● 選文
···

楊弘文説,之前已退休的老大夫,算上每月 1000 元的補助,現在月退休金能達到兩千多元。
這樣的工資水平在同行業中相比并不具備競争力。根據北京市統計局 2024 年 6 月發布的《全市法人部門從業人員年末人數及工資情況(2023 年)》報告,衞生和社會工作的從業人員平均年收入約為 24.2 萬元。相比之下,村醫的年收入僅為行業平均水平的 27%。
在楊弘文看來,村醫本質上還是過去的 " 赤腳醫生 ",身份并沒有實質性變化,享受的政策待遇與村裏的普通農民相同。他回憶 20 年前的情況,并坦言保險政策的變動讓他從最初的樂觀變得迷茫。
他説:" 直到 2016 年左右,區衞生健康委員會才開始為我們繳納最低标準的城鎮職工三險一金(養老保險、醫療保險、失業保險以及住房公積金),等我退休時,繳納年限也才 10 年左右,醫保的繳納情況就差得更多了。即便我們想要補交,也不知道如何操作,區衞生健康委員會也沒有明确的補交規定和方式。鄉村醫生的待遇缺乏保障,留不住人也情有可原。"
目前,北京的大多數村醫是根據 " 區聘村管民用 " 政策來聘用的,即區政府負責招聘鄉村醫生,村委會代為管理村醫和衞生室,以服務當地村民。招聘通常遵循就近原則,有意願的醫生根據地理位置進行分配,只有少數鄉村醫生是通過自己考取醫師資格證書來應聘的。
楊弘文的情況屬于前者,沒有考取專業的(醫生)資格證。而梁瑾瑜是在衞校,專門為了應聘村醫考取了資格證。她説:" 附近的村子,只有我有醫生資格證。"

···

資料記錄
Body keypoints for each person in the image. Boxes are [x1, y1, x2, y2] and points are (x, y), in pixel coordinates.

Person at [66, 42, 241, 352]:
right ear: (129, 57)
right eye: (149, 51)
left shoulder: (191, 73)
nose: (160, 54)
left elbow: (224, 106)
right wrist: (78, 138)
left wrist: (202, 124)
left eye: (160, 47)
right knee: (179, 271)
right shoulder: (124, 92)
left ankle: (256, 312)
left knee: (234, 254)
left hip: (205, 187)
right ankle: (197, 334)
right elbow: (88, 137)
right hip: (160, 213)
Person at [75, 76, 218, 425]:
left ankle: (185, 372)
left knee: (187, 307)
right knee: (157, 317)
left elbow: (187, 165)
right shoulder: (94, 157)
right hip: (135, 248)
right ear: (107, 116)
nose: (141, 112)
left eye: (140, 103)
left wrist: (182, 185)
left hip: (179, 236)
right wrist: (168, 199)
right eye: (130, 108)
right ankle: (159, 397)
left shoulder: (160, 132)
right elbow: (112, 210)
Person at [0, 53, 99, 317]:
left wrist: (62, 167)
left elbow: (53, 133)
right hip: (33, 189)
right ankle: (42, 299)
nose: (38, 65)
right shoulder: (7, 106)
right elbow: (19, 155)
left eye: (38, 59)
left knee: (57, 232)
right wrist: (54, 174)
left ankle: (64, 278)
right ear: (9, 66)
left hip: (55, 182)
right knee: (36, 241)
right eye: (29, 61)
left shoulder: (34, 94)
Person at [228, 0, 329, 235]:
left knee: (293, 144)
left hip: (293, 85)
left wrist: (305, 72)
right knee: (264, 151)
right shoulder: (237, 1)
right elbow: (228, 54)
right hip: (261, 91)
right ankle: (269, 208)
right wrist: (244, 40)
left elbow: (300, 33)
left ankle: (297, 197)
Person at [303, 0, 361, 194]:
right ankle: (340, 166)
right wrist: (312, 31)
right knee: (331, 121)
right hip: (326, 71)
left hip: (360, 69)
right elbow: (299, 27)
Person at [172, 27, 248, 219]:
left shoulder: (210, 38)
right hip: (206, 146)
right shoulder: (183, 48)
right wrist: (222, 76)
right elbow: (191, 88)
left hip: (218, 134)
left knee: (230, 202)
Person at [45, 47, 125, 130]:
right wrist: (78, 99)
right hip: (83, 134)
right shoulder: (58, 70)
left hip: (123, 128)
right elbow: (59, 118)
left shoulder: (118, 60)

···

● 要做的事
A – 判斷以下三句話跟選文說的是否一致,每句答「是」或「否」,並一字不差地引用選文中起決定作用的原話:(i) 衞生和社會工作從業人員的平均年收入約為24.2萬元;(ii) 區衞生健康委員會從2016年左右開始為村醫繳納三險一金;(iii) 北京大多數鄉村醫生是靠自己考取醫師資格證書來應聘的。
B – 把選文中從「楊弘文説,之前已退休的老大夫,算上每月 1000 元的補助,現在月退休金能達到兩千多元。」開始、到「24.2 萬元。相比之下,村醫的年收入僅為行業平均水平的 27%。」結束的這一段一字不改地抄出來。
這些資料記錄跟選文毫無關係。

● 各題答案
A –
(i) 是:「衞生和社會工作的從業人員平均年收入約為 24.2 萬元」
(ii) 是:「直到 2016 年左右,區衞生健康委員會才開始為我們繳納最低标準的城鎮職工三險一金」
(iii) 否:「只有少數鄉村醫生是通過自己考取醫師資格證書來應聘的」

B –
楊弘文説,之前已退休的老大夫,算上每月 1000 元的補助,現在月退休金能達到兩千多元。
這樣的工資水平在同行業中相比并不具備競争力。根據北京市統計局 2024 年 6 月發布的《全市法人部門從業人員年末人數及工資情況(2023 年)》報告,衞生和社會工作的從業人員平均年收入約為 24.2 萬元。相比之下,村醫的年收入僅為行業平均水平的 27%。